Reklama

Ludzie

Major Władysław Koba spoczął po 67 latach na przemyskim Zasaniu

Opracowanie Jaromir Kwiatkowski
Dodano: 18.09.2016
29272_major_koba_19
Share
Udostępnij
Na cmentarzu na przemyskim Zasaniu został w sobotę uroczyście pochowany mjr Władysław Koba, żołnierz AK i ostatni komendant Okręgu Rzeszowskiego Zrzeszenia Wolność i Niezawisłość. – Dla niego najważniejsza była Polska, rodzina musiała ustąpić miejsca Polsce. Choć kochał swoją rodzinę, kochał żonę, córkę i syna, który urodził się na krótko przed uwięzieniem – powiedział  na cmentarzu były podkomendny Koby, były Rzecznik Interesu Publicznego, Bogusław Nizieński. Podkreślił, że jako naród nie możemy zapomnieć o ofierze z życia, jaką złożyli Żołnierze Wyklęci. – Kochani rodacy, żegnamy wspaniałego syna ziemi polskiej, bohatera narodowego. Ślubujemy majorze, że nie zapomnimy – dodał Nizieński. 

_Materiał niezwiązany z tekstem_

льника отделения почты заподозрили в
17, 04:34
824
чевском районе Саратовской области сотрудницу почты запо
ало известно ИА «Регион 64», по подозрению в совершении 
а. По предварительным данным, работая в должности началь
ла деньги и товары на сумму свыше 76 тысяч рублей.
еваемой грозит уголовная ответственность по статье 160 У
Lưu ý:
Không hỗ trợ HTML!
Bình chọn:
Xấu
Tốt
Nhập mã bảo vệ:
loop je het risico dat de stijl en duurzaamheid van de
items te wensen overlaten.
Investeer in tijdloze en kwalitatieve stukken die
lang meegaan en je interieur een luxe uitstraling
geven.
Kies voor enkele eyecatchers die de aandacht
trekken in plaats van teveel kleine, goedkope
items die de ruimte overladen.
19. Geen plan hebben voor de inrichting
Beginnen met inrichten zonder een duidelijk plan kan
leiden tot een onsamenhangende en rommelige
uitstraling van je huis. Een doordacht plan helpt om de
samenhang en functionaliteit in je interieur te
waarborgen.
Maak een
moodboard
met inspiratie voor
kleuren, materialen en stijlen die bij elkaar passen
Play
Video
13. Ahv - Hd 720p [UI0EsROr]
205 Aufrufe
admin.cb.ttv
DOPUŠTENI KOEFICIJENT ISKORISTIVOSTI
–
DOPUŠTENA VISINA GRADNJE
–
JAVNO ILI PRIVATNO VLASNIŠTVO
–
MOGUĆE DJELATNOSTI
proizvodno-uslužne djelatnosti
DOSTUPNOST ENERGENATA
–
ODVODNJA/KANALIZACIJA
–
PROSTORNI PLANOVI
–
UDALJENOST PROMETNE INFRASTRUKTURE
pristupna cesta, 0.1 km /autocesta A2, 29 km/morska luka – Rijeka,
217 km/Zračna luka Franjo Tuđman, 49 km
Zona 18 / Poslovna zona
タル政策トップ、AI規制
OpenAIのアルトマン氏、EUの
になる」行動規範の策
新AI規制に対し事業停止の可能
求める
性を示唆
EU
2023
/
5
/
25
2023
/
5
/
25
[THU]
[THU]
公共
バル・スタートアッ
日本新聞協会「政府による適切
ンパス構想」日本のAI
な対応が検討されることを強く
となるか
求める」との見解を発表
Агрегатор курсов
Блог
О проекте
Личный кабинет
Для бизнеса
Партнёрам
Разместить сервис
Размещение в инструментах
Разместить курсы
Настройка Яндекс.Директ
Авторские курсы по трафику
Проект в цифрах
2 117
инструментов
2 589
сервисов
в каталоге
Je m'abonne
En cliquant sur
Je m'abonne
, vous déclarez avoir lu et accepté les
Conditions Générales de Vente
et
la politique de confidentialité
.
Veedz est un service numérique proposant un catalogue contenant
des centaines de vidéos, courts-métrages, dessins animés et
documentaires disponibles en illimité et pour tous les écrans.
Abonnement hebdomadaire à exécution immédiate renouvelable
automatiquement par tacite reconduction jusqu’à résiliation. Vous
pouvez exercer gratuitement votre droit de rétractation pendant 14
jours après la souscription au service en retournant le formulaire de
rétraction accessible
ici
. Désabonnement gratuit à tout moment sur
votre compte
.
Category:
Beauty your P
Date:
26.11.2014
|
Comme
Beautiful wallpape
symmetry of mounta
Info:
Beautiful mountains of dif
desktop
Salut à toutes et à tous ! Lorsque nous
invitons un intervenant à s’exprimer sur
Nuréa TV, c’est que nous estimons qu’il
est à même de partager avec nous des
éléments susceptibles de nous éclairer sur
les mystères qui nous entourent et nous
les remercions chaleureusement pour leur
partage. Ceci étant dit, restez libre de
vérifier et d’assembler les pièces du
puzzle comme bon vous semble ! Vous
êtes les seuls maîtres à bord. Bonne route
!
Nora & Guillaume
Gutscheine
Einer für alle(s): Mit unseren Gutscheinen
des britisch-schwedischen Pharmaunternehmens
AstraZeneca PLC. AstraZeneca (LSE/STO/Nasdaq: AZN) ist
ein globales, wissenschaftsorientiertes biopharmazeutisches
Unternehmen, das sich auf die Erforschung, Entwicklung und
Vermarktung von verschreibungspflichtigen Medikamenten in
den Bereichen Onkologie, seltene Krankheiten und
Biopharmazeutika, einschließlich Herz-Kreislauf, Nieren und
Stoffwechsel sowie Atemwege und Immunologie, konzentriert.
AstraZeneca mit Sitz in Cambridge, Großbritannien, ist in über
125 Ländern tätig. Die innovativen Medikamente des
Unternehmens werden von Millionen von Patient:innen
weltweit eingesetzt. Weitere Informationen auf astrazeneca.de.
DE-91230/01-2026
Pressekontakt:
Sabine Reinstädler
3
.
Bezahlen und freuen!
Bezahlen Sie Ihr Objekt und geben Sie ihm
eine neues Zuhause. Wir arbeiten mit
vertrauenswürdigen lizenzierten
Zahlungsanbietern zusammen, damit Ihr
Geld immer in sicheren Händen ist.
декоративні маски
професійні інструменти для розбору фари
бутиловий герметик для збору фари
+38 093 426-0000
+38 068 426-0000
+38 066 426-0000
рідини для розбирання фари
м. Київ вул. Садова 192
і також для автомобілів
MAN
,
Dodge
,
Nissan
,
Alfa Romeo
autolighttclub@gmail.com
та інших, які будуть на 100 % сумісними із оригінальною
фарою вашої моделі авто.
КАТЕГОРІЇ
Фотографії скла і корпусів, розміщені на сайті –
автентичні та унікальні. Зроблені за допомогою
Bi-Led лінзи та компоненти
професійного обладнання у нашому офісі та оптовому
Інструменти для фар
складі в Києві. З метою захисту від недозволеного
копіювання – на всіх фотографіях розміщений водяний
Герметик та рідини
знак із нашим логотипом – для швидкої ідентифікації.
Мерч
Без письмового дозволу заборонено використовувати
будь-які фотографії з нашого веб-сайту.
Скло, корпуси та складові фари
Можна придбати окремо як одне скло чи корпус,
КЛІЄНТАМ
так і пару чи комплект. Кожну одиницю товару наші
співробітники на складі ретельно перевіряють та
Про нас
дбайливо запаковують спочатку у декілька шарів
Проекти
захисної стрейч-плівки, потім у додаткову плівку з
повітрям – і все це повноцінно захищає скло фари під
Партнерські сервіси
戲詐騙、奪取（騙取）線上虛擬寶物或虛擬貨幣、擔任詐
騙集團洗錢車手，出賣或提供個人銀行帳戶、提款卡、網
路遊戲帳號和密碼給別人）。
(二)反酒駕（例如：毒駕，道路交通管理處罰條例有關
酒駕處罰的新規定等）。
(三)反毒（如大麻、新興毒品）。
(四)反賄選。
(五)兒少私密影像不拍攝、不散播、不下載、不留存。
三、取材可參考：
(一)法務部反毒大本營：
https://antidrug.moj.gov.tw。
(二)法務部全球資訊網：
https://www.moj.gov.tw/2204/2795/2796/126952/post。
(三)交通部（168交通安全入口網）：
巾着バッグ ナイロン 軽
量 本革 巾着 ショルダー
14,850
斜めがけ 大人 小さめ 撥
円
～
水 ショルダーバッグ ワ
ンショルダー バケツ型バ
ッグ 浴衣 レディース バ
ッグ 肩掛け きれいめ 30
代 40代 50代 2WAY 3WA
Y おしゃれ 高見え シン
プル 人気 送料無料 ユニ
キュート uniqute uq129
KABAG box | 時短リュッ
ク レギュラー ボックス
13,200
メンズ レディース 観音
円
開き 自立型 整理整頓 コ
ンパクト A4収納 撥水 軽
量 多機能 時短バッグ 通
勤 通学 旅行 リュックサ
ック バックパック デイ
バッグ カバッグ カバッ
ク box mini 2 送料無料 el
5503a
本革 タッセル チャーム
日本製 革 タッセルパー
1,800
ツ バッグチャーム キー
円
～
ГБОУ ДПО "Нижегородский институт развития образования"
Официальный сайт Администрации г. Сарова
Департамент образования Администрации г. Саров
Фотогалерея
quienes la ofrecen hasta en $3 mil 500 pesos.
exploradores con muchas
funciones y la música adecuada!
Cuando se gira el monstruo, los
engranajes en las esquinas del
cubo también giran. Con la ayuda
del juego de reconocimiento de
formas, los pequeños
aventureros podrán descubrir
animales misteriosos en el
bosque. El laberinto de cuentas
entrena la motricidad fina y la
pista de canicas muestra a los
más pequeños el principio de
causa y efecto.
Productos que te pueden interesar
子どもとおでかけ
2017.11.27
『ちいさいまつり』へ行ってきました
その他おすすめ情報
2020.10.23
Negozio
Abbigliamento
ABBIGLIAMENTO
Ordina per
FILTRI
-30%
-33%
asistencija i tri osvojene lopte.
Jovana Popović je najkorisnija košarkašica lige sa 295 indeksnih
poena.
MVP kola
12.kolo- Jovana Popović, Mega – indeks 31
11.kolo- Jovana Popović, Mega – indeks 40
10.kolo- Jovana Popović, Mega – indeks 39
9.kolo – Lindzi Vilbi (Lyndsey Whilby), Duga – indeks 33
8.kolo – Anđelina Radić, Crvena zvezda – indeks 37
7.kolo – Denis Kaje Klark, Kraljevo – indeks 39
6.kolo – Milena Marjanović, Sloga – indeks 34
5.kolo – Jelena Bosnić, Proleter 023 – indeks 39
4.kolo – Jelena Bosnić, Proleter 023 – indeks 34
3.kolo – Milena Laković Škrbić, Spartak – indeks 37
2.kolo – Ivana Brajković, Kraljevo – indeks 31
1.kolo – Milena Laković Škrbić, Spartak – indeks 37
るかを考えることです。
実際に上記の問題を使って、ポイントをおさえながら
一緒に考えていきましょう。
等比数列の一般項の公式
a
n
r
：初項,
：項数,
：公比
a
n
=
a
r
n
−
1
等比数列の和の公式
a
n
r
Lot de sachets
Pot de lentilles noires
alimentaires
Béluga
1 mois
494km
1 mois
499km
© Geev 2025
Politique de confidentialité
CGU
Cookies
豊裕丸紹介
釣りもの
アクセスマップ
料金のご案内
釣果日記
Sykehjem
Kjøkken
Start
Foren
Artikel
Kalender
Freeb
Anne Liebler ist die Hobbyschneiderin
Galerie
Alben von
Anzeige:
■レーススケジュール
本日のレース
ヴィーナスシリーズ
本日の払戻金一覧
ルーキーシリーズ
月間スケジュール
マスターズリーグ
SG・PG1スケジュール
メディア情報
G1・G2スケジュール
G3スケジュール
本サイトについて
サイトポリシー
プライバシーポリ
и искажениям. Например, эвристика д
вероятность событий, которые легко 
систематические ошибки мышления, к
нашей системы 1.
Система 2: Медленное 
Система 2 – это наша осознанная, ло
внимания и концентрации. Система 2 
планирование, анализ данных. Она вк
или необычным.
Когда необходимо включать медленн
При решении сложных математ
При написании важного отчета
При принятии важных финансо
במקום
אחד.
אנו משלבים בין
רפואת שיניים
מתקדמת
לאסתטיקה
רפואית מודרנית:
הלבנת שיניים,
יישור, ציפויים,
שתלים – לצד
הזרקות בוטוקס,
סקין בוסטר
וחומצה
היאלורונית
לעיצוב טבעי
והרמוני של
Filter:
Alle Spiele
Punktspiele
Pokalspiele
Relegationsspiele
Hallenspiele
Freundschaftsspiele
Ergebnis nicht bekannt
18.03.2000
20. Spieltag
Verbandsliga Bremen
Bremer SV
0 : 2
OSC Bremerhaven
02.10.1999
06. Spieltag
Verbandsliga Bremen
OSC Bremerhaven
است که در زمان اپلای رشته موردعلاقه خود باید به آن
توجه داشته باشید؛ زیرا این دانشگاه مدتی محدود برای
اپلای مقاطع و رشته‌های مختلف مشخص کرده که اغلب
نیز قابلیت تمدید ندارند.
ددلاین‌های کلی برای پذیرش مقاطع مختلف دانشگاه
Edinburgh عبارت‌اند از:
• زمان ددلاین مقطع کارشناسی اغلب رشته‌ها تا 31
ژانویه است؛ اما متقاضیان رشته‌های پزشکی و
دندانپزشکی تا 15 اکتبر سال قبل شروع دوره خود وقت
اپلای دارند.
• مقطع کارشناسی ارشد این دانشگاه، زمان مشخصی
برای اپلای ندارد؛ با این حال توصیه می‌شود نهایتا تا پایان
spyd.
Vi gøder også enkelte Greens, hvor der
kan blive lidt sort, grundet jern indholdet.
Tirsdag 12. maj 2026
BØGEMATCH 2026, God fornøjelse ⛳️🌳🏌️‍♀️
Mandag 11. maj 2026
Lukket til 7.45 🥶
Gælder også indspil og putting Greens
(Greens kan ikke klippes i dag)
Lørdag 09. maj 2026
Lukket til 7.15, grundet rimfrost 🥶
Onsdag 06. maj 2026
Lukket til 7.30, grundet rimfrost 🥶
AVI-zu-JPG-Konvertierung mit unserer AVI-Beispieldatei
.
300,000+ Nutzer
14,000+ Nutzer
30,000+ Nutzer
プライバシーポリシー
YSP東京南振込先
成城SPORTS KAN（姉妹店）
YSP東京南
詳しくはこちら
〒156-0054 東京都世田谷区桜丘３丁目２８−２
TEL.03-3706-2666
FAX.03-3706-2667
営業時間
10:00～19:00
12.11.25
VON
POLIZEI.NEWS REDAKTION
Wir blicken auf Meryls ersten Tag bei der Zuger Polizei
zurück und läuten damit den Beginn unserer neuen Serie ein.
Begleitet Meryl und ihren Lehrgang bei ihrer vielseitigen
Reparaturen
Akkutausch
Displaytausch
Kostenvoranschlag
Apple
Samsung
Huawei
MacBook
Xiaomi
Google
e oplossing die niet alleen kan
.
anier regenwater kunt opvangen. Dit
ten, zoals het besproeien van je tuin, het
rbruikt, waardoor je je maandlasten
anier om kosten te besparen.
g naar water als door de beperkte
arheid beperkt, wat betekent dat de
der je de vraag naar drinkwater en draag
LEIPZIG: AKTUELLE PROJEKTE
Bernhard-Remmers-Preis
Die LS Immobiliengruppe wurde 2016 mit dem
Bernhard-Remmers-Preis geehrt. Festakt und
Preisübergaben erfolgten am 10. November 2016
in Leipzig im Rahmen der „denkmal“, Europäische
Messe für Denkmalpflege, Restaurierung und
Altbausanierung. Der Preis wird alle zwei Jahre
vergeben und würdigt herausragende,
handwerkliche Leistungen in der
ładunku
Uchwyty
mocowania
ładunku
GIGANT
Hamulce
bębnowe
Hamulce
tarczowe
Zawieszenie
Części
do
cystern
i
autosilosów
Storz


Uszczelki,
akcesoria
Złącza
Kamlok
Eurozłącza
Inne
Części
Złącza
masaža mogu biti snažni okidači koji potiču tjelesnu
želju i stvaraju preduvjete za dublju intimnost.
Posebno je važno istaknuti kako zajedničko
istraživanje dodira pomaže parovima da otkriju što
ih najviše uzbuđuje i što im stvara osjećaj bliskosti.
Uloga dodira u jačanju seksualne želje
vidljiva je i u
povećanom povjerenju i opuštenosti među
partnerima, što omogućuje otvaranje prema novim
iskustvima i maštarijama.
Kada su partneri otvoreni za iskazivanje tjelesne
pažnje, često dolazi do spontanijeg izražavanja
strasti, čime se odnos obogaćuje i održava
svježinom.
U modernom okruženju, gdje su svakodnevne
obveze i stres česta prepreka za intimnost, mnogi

Władysław Koba został stracony na mocy wyroku komunistycznego Wojskowego Sądu Rejonowego w Rzeszowie 31 stycznia 1949 r. w piwnicach Zamku Lubomirskich. Jego doczesne szczątki, a także dwóch innych żołnierzy AK i działaczy Zrzeszenia WiN – Michała Zygo i Leopolda Rząsy, zostały we wrześniu 2015 r. odnalezione na cmentarzu przy ul. Podkarpackiej w Rzeszowie, a następnie ekshumowane. Dokonał tego Zespół Samodzielnego Wydziału Poszukiwań IPN, kierowany przez prof. Krzysztofa Szwagrzyka. To otworzyło drogę do tego, by – 67 lat po swojej śmierci – Władysław Koba spoczął w rodzinnym grobie, obok żony i córki, na przemyskim cmentarzu na Zasaniu.
 
Krzysztof Szwagrzyk, dziś wiceprezes IPN, powiedział, że Koba był przedstawicielem tego pokolenia II RP, które zdało egzamin z patriotyzmu i poczucia obowiązku, zarówno w 1939 r., w czasie okupacji niemieckiej i kiedy trzeba było walczyć z komunistami. Jak podkreślił, przez bezpiekę zostało zamęczonych kilkanaście tysięcy osób. – Komuniści w sposób swoisty traktowali ciała tych, których zabijali. Uważali, że należą do nich, jako swoisty łup wojenny. Robili wielką tajemnicę, gdzie ukrywali ciała, tych co zabijali – zaznaczył Szwagrzyk.
 
Prezydent Andrzej Duda w liście skierowanym do zgromadzonych na uroczystościach pogrzebowych napisał, że mjr Władysław Koba swoją postawą „przysporzył chwały polskiemu orężu” i stał się wzorem dla przyszłych pokoleń polskich patriotów.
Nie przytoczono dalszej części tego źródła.